技术领域technical field
本发明涉及粉末3D打印技术领域,具体涉及一种基于水基无机粘结剂的粉末3D打印方法。The invention relates to the technical field of powder 3D printing, in particular to a powder 3D printing method based on a water-based inorganic binder.
背景技术Background technique
粉末3D打印(3DP)是一种利用微滴喷射、粉末粘结技术的3D打印方法。喷头在计算机控制下,按照当前分层截面的信息,在事先铺好的一层粉末材料上,有选择性地喷射粘结剂,使部分粉末粘结,形成一层截面薄层;一层成形完后,工作台下降一个层厚,进行下一层的铺粉,继而选区喷射粘结剂,成形薄层同时也会与已成形零件粘为一体;不断循环此过程,直至零件加工完为止;通常所成形的零件还需要一定的后处理,如干燥、烧结等,从而得到最后的零件。Powder 3D printing (3DP) is a 3D printing method that utilizes droplet jetting, powder bonding technology. Under the control of the computer, according to the information of the current layered cross-section, the nozzle selectively sprays the binder on the pre-laid layer of powder material, so that part of the powder is bonded to form a thin layer of cross-section; After completion, the workbench is lowered by one layer thickness, and the next layer of powder is spread, and then the adhesive is sprayed on the selected area, and the formed thin layer will also be bonded to the formed part at the same time; this process is continuously cycled until the part is processed; Usually the formed parts also need certain post-processing, such as drying, sintering, etc., so as to obtain the final parts.

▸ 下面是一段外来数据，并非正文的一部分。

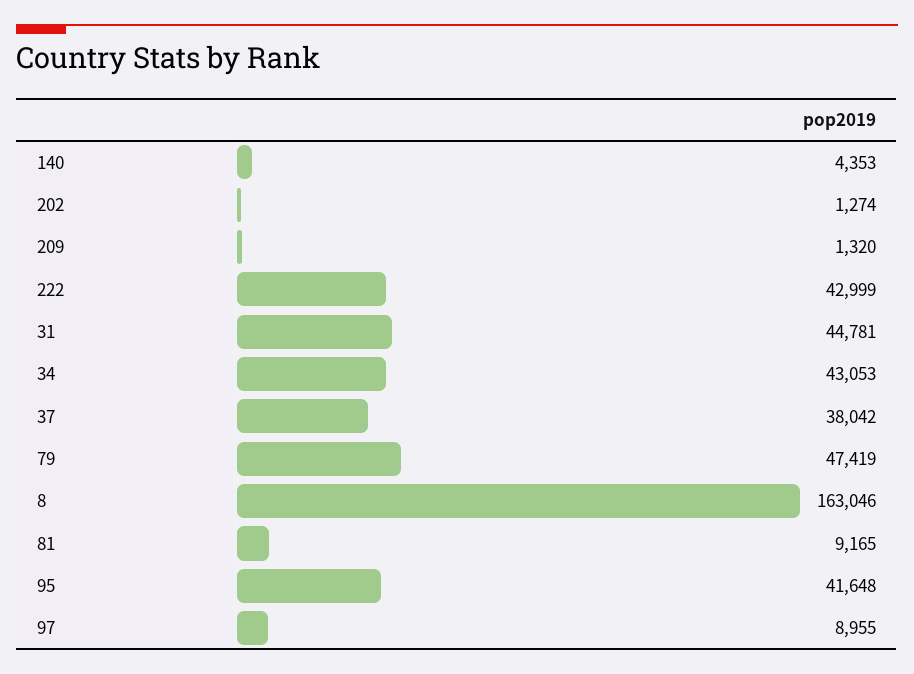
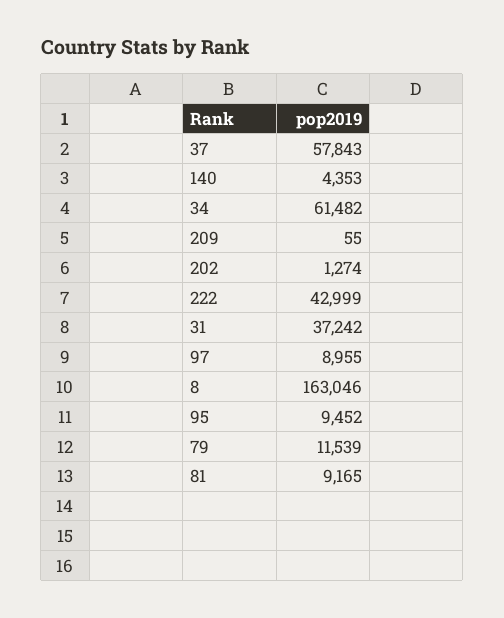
  {
    "140": 4353,
    "202": 1274,
-   "209": 1320,
+   "209": 55,
    "222": 42999,
-   "31": 44781,
+   "31": 37242,
-   "34": 43053,
+   "34": 61482,
-   "37": 38042,
+   "37": 57843,
-   "79": 47419,
+   "79": 11539,
    "8": 163046,
    "81": 9165,
-   "95": 41648,
+   "95": 9452,
    "97": 8955
  }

在粉末3D打印工艺过程中,一般要求用于打印头喷射的粘结剂其性能稳定、能长期储存、对喷头无腐蚀作用、粘度低以及表面张力适宜等。通常,可以采用的液体粘结剂能够分为这三种类型:一、本身既不与粉末反应也不起粘结作用的液体,如氯仿、乙醇等,它们只起到为粉末相互结合提供介质的作用,其本身在模具制作完毕之后会挥发到几乎不剩下任何物质,对于本身就可以通过自反应硬化的粉末适用;二、本身会与粉末反应的液体及本身有部分粘结作用的液体,如目前较为常用的有机粘结剂,它们通过液体浸润并连接粉末,然后部分液体挥发,剩下的具有粘结作用的粘结剂会将粉末相互结合,其中,可添加的粘结组分包括缩丁醛树脂、聚氯乙烯、聚碳硅烷、聚乙烯吡咯烷酮以及一些其他高分子树脂等;三、粘结剂本身可以与粉末之间能反应的,如以氧化铝为主要成分的粉末,可通过酸性粘结剂的喷射反应固化,通常对于金属粉末,常常是在粘结剂中加入一些金属盐来诱发其反应。In the powder 3D printing process, it is generally required that the binder used for printing head injection has stable performance, long-term storage, no corrosion to the nozzle, low viscosity, and suitable surface tension. Generally, the liquid binders that can be used can be divided into these three types: 1. Liquids that neither react with the powder nor act as a bond, such as chloroform, ethanol, etc., they only serve as a medium for the powder to combine with each other After the mold is made, it will volatilize until there is almost no substance left. It is suitable for powders that can harden by self-reaction; 2. Liquids that react with powders and liquids that have a partial bonding effect , such as the more commonly used organic binders at present, they infiltrate and connect the powder through liquid, and then part of the liquid volatilizes, and the remaining binder with binding effect will combine the powder with each other. Among them, the bonding component that can be added Including butyral resin, polyvinyl chloride, polycarbosilane, polyvinylpyrrolidone and some other polymer resins; 3. The binder itself can react with the powder, such as the powder with alumina as the main component. It can be cured by the spray reaction of the acidic binder. Usually, for metal powder, some metal salts are often added to the binder to induce its reaction.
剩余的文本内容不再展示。